Nas entrelinhas, o “143” é sobre o amor. Em essência, é sobre a falta.

Nada faz muito sentido no que Katy Perry externaliza com suas pretensões no “143”. Seu sexto álbum chega em um momento que a indústria precisaria vê-la definitivamente com novos olhos. Afinal, muito da música atual gira constantemente para o que ela não deveria ter feito com o projeto. A proposta era simples: resgatar onde ela já esteve e, “às sombras de seus grandes feitos”, tentar, com um péssimo leque de escolhas, atingir de novo o holofote que nunca deveria ter saído.

O objetivo era trazer uma nostalgia renovada, revivendo a emoção das músicas marcantes de sua carreira. Essa era a proposta. No entanto, o que chega aos ouvidos do público é algo extremamente pobre, resultando, no final, em uma reflexão (ou não, depende de você) um tanto problemática sobre intenção e, principalmente, reinvenção.

Na execução, a solução para tudo isso pareceu apenas uma: entrar no estúdio após anos, deixar qualquer desespero criativo (por números ou o que seja) assumir o controle e criar uma variação de peças envoltas de melodias desinteressantes, grooves utilitários e desempenhos vocais que não ditam nada.

Ao longo das 11 faixas, há divisores de água desconfortáveis de se enfrentar. Esse projeto pode ser visto tanto como o ponto mais baixo da carreira de Katy quanto como um exemplo do que um artista jamais deve fazer ou sequer considerar.

Acima de tudo, “143” tenta expressar a necessidade de reinvenção. E é justamente nesse ponto que reside tanto a empolgação e a ambição quanto o erro, ao tentar fazer tudo valer a pena. No entanto, o que se perde é a atenção necessária para compreender que estar completamente envolvido na produção é vital — essa é a maior falha da obra. Em um cenário onde a coesão de um álbum depende da falta de cuidado com os detalhes, o oco disco acerta em cheio em sua proposta.

Absolutamente nenhuma montagem musical em momento algum pode ter apenas um único sentimento e linha de ritmo, parece que o registro inteiro daria um pedaço de uma só música de 6 minutos caso abracasse com apetite o ritmo dance. Nesse cenário, faixas como “GORGEOUS” e “NIRVANA” teriam força ainda maior e o estilo non-stop ganharia um notório espaço dentre álbuns que vimos isso recentemente.

A fazer
a. Transcreva da resenha sobre o álbum “143” o trecho de "O objetivo era" a "e, principalmente, reinvenção.".
b. Segundo a resenha sobre o álbum “143”, de que as peças criadas no estúdio estão envoltas? Liste tudo o que o parágrafo iniciado por "Na execução" menciona.
c. Reescreva de forma mais curta o parágrafo da resenha sobre o álbum “143” que começa com "Acima de tudo", mantendo os fatos principais.

Linhas listadas
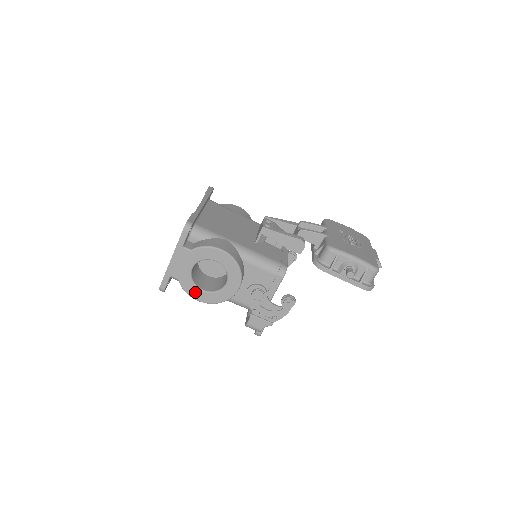
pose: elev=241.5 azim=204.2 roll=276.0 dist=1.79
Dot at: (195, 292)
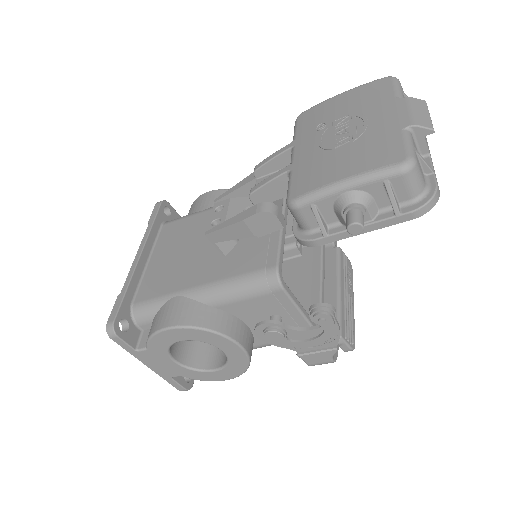
Dot at: (210, 376)
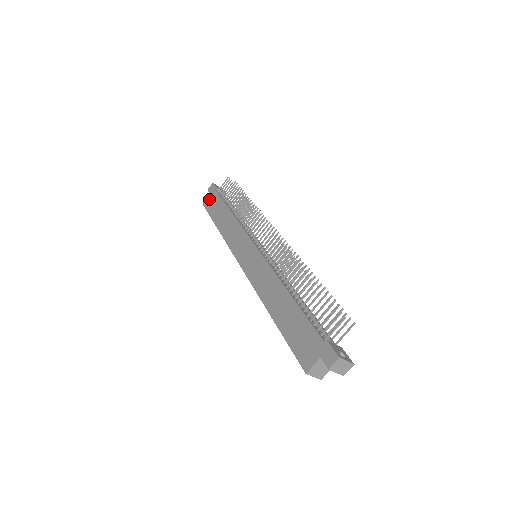
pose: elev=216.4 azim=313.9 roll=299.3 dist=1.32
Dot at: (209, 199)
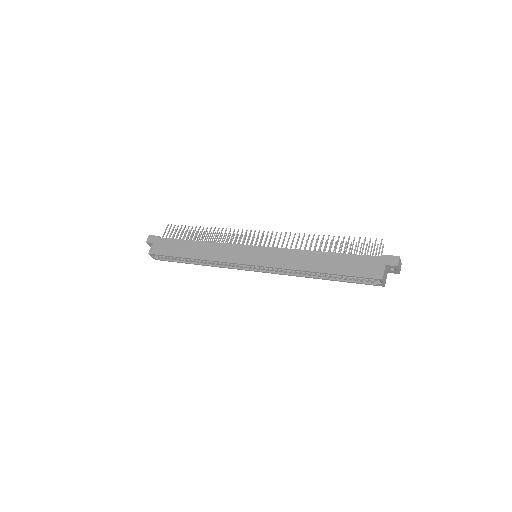
Dot at: (156, 246)
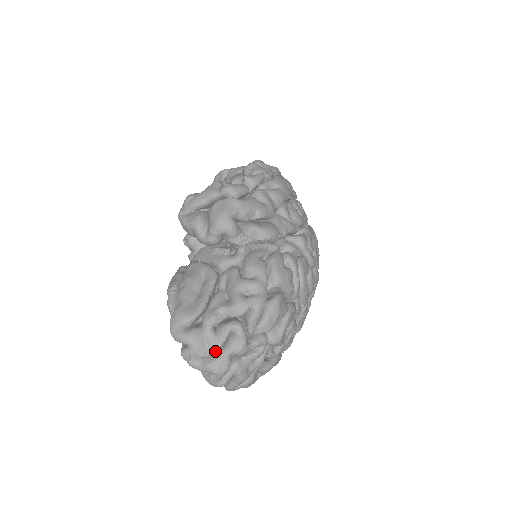
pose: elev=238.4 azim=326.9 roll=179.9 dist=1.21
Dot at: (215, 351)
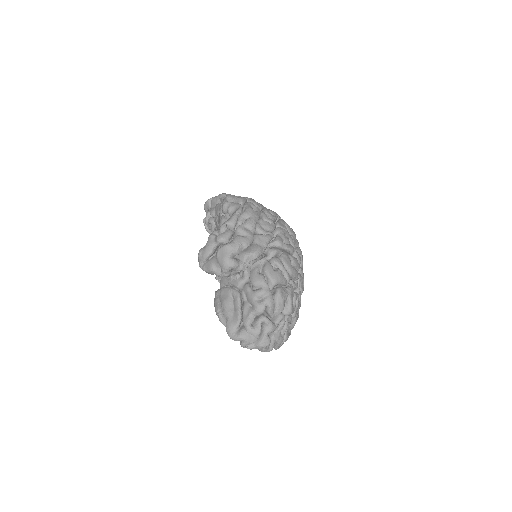
Dot at: occluded
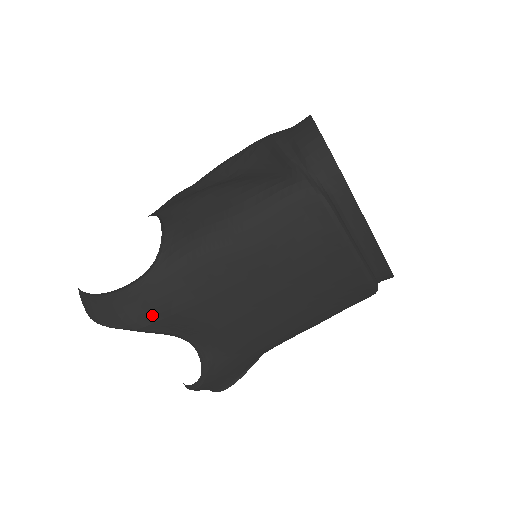
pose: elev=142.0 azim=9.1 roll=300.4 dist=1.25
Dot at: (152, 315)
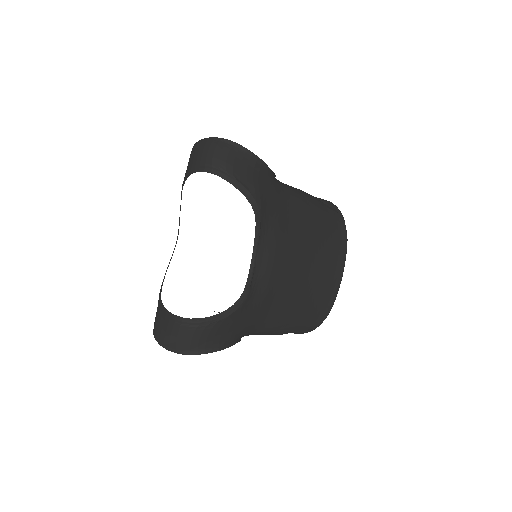
Dot at: (267, 203)
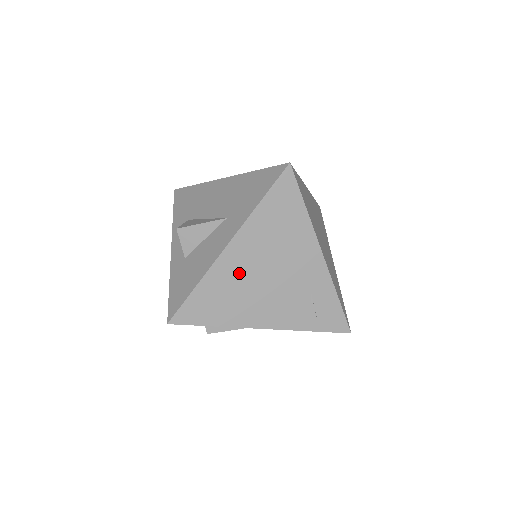
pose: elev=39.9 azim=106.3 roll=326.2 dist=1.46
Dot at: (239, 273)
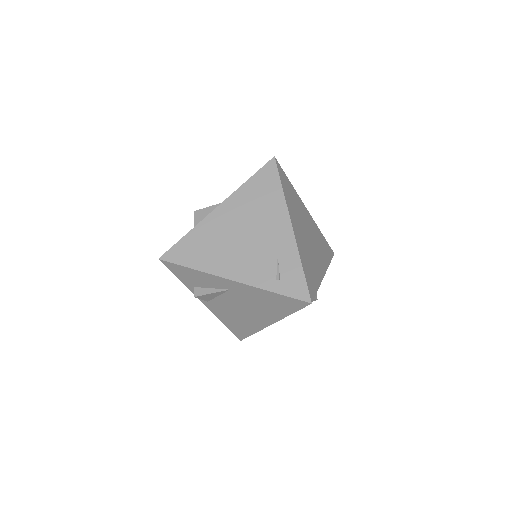
Dot at: (221, 229)
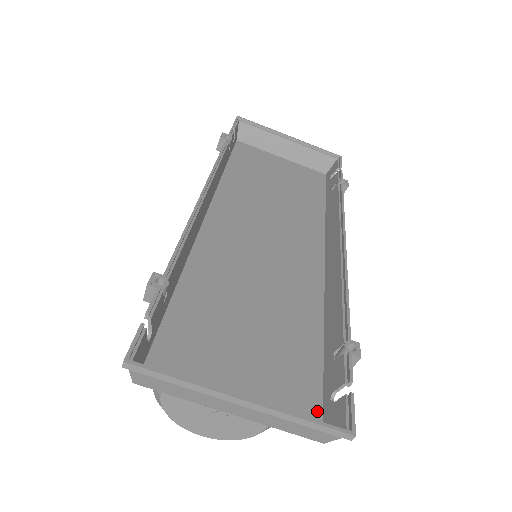
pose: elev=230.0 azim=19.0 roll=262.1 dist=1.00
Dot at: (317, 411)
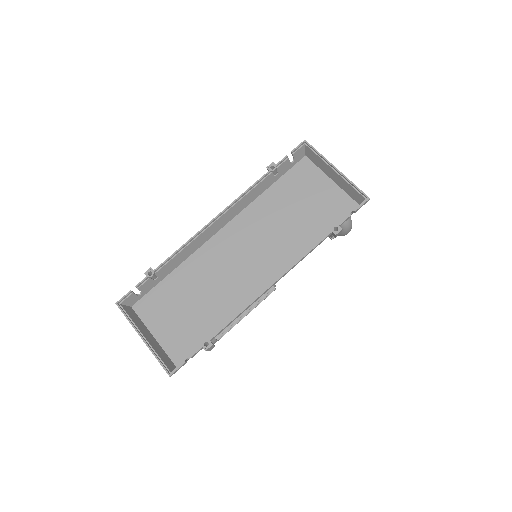
Dot at: (185, 357)
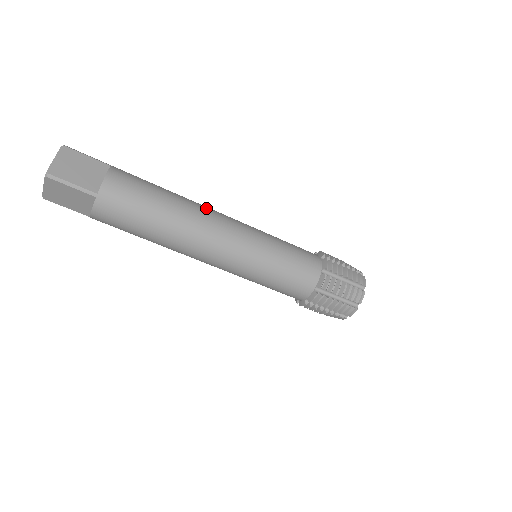
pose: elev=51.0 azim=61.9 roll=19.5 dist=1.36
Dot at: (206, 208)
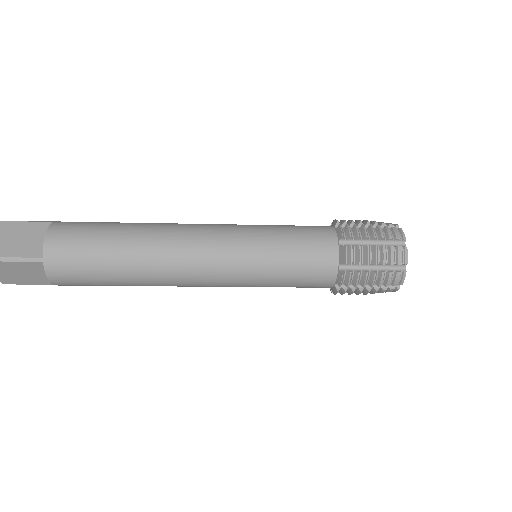
Dot at: (172, 225)
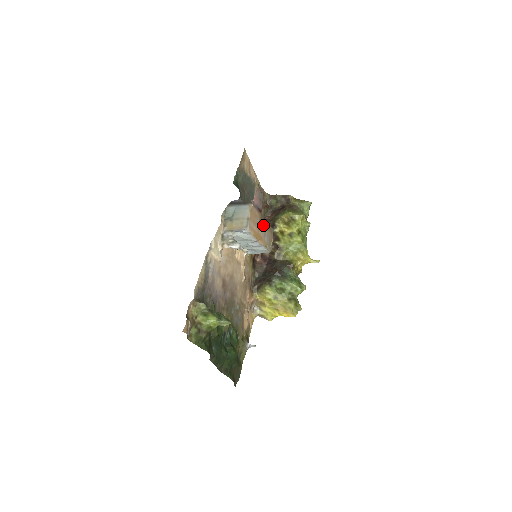
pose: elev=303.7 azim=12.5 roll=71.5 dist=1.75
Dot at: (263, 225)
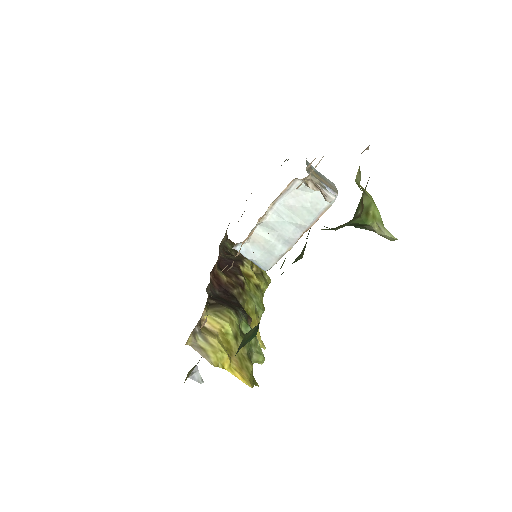
Dot at: occluded
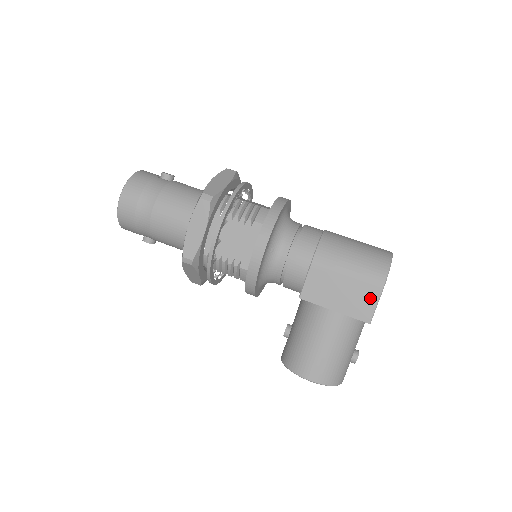
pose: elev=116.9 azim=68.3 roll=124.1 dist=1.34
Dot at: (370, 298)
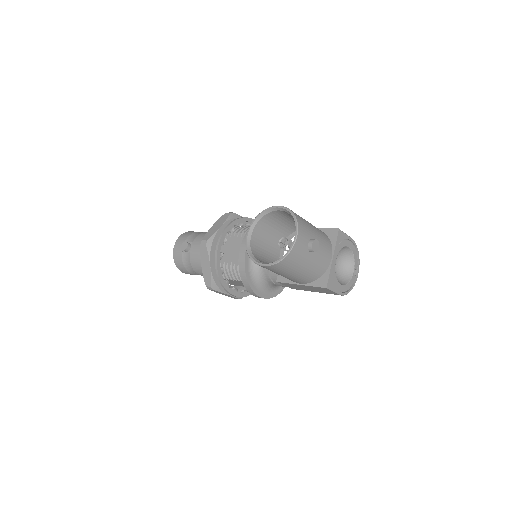
Dot at: occluded
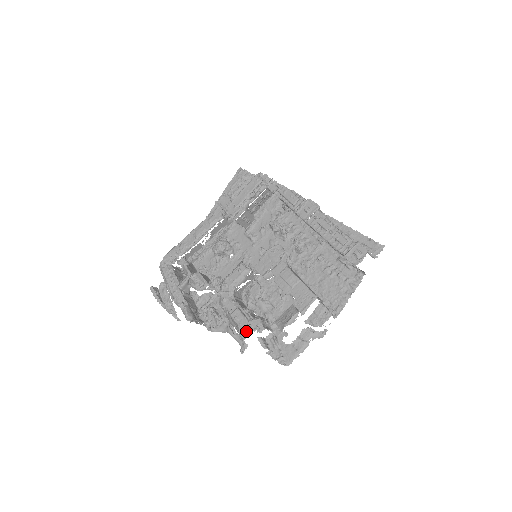
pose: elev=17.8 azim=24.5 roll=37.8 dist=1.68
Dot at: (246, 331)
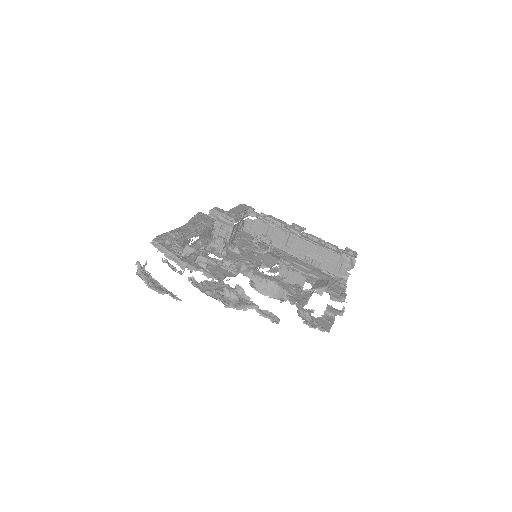
Dot at: (295, 288)
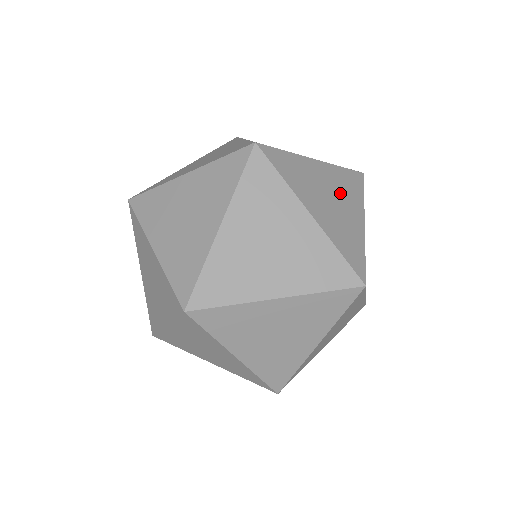
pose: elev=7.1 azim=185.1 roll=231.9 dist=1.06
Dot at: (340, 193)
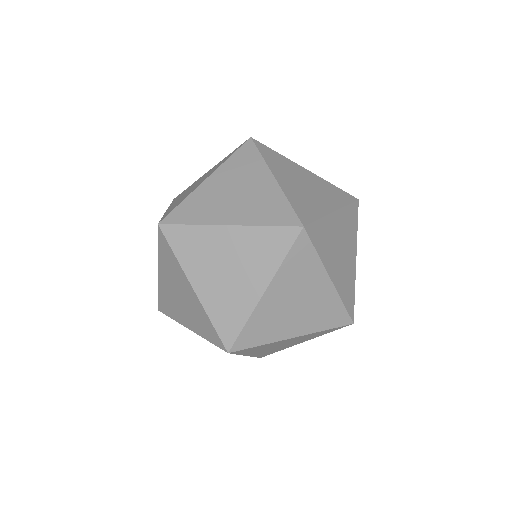
Dot at: (244, 261)
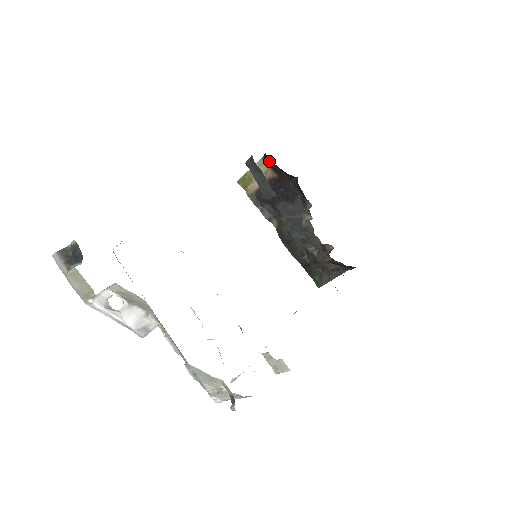
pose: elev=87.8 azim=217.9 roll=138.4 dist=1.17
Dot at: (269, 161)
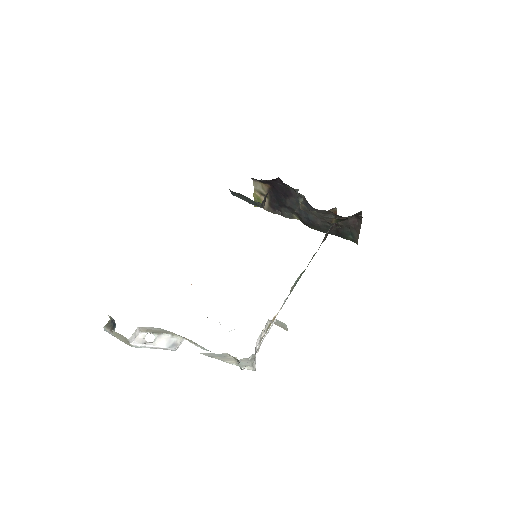
Dot at: occluded
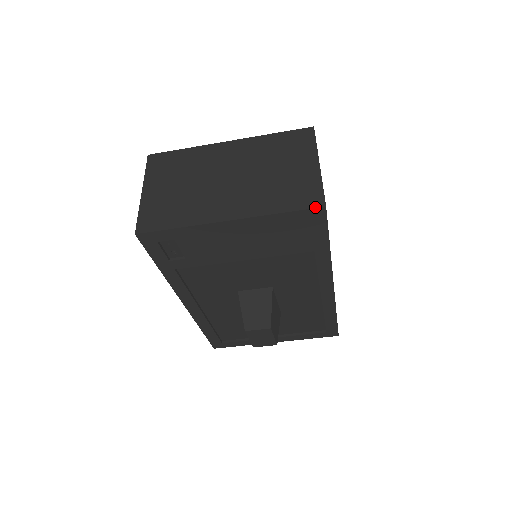
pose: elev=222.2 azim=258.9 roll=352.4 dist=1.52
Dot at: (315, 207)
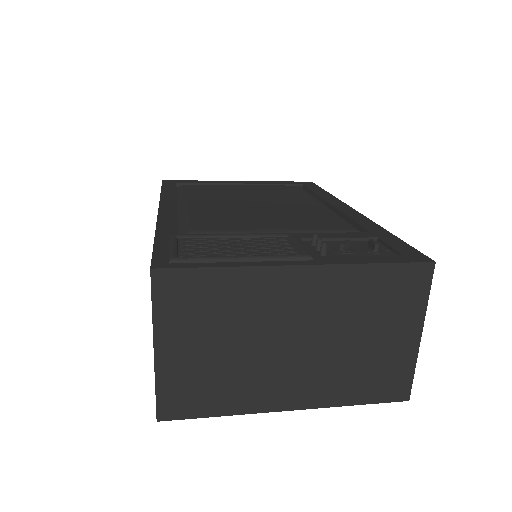
Dot at: (397, 401)
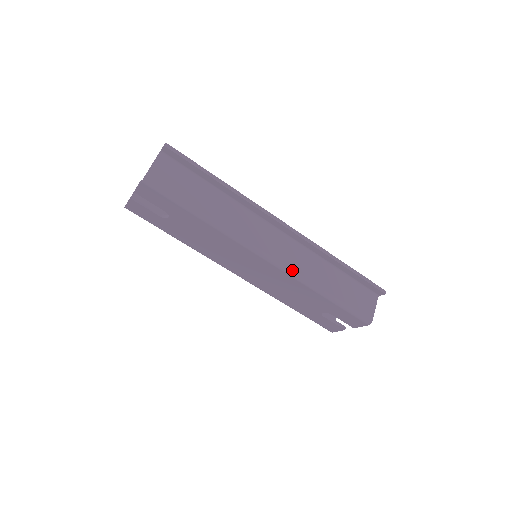
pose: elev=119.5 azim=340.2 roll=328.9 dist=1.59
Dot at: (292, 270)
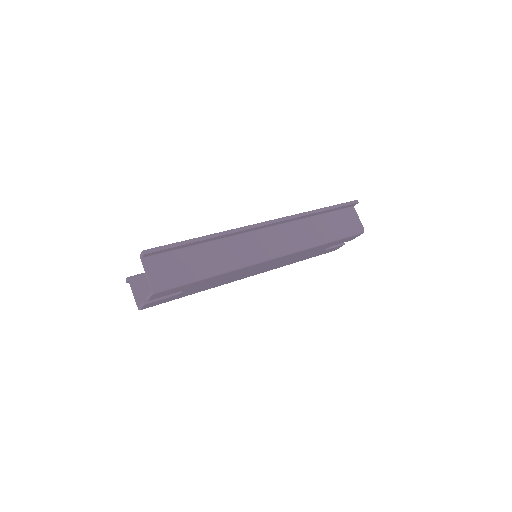
Dot at: (294, 249)
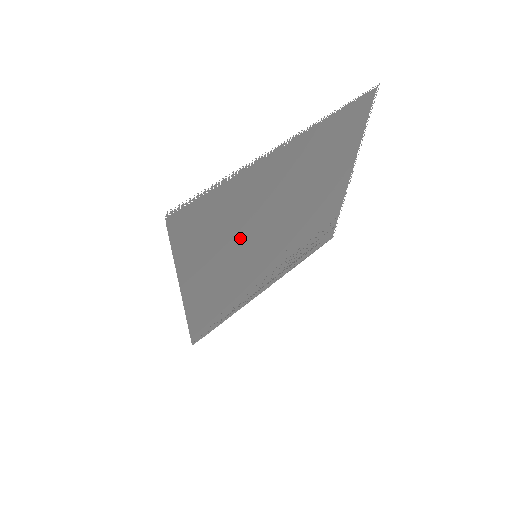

Respostas abaixo
a.
O objetivo era trazer uma nostalgia renovada, revivendo a emoção das músicas marcantes de sua carreira. Essa era a proposta. No entanto, o que chega aos ouvidos do público é algo extremamente pobre, resultando, no final, em uma reflexão (ou não, depende de você) um tanto problemática sobre intenção e, principalmente, reinvenção.

b.
- melodias desinteressantes
- grooves utilitários
- desempenhos vocais que não ditam nada

c. “143” busca expressar a necessidade de reinvenção. Nesse ponto estão ao mesmo tempo a empolgação, a ambição e o erro. A maior falha da obra é perder de vista que o envolvimento completo na produção é vital. Num cenário em que a coesão de um álbum depende da falta de cuidado com os detalhes, o disco oco acerta em cheio em sua proposta.